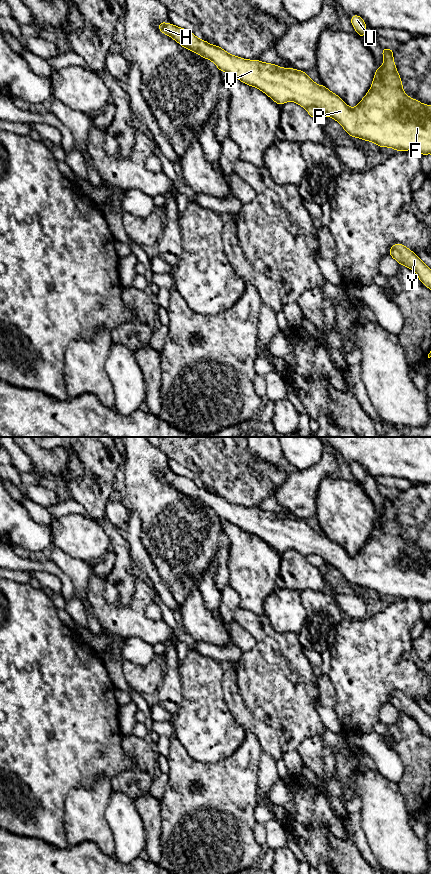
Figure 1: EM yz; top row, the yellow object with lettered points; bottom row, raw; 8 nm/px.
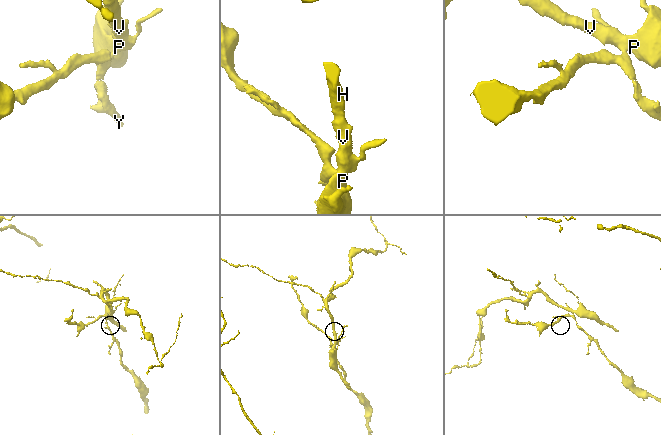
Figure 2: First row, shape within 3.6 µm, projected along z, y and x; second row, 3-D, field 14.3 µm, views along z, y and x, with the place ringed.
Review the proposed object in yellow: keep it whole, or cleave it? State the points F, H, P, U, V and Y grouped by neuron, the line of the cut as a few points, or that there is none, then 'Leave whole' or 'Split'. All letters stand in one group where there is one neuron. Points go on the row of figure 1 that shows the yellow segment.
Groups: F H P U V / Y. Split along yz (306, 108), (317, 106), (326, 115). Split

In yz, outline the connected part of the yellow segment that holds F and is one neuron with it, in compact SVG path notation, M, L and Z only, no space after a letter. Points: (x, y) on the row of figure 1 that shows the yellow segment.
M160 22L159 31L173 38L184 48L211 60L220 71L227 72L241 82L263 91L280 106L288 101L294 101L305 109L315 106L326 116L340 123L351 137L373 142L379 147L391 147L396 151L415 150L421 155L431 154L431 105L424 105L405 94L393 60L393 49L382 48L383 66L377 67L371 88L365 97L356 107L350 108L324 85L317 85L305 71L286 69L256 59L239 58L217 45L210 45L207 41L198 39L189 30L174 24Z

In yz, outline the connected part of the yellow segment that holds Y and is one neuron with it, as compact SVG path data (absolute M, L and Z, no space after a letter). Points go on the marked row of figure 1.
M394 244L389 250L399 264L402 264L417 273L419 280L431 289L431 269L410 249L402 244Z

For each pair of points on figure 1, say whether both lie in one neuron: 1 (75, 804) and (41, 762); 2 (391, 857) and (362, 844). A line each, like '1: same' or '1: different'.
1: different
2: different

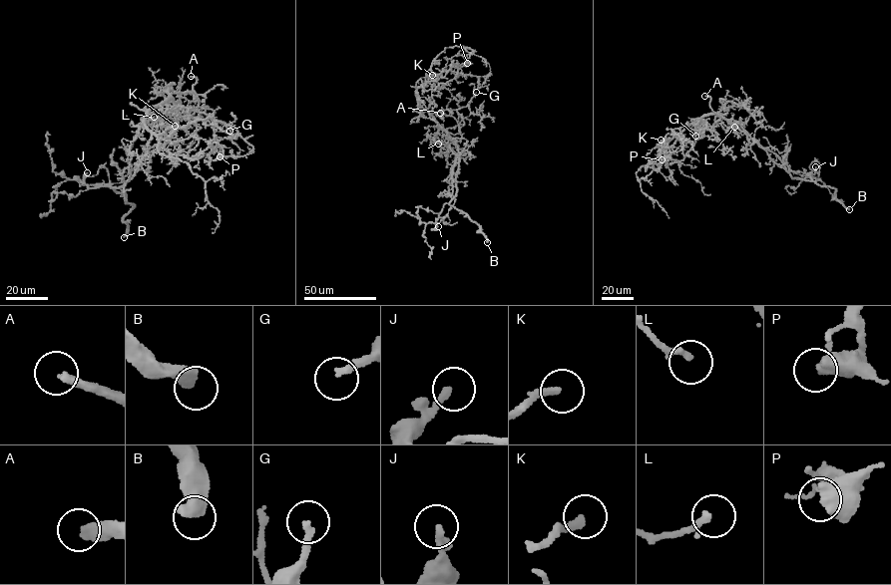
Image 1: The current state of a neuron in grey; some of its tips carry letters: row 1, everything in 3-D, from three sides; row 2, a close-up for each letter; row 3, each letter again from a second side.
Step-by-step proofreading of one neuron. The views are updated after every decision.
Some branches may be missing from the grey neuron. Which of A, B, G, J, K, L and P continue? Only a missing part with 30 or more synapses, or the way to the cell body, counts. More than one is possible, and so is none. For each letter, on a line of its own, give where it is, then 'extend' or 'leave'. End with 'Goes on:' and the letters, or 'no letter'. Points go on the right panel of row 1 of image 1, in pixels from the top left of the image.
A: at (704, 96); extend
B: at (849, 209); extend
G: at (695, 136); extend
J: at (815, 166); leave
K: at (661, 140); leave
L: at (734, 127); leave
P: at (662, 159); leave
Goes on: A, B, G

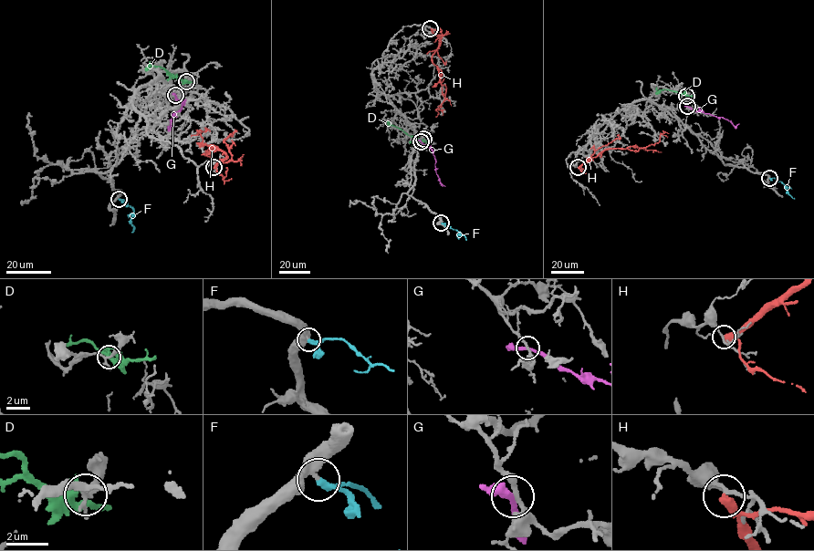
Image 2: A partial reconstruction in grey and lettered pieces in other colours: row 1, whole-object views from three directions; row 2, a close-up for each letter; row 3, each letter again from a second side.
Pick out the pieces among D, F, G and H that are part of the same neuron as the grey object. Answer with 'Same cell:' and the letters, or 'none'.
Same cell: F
★ ★ ★ ★ ★
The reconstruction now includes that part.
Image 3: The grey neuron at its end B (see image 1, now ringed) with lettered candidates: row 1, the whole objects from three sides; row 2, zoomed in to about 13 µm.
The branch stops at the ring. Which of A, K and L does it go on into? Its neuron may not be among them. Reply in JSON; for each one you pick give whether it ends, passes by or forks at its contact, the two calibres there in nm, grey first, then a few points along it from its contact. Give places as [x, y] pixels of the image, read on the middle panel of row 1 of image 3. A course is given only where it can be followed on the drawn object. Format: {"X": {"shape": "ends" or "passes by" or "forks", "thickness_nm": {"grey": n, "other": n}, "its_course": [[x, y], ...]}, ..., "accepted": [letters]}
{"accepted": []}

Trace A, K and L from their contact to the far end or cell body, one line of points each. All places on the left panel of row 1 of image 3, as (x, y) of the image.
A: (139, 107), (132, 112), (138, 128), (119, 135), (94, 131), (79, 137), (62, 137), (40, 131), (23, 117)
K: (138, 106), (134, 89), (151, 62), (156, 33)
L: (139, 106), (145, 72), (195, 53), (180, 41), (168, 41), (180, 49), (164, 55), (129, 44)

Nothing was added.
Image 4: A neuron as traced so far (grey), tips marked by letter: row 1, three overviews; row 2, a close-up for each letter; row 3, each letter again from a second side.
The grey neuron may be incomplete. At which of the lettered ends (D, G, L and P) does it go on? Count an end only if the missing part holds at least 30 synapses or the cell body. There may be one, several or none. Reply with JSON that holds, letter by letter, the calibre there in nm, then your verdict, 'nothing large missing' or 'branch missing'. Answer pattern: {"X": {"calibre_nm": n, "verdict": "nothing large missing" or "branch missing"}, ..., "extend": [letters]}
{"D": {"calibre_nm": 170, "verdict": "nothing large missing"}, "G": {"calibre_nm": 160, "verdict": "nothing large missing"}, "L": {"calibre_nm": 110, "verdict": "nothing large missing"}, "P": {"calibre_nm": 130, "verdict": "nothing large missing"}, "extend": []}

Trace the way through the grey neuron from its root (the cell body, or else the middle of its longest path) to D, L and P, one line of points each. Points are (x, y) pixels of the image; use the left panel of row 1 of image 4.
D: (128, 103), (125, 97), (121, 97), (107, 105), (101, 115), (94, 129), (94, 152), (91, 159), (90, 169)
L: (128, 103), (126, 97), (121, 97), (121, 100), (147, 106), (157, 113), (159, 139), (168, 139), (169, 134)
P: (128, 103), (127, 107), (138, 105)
★ ★ ★ ★ ★
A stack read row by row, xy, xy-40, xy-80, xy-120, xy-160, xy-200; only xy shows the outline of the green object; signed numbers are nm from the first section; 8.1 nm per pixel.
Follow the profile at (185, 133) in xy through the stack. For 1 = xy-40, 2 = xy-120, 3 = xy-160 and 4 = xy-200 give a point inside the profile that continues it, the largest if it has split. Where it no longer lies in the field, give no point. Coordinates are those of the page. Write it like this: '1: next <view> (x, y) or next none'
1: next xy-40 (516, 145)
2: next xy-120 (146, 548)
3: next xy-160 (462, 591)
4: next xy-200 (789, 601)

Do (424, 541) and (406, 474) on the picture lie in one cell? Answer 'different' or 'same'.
★ ★ ★ ★ ★
TASK INSTRUCTIONS: You are asked to count the lines of the records above in which the word "reconstruction" occurs, and to give only that number.

ANSWER BELOW: 2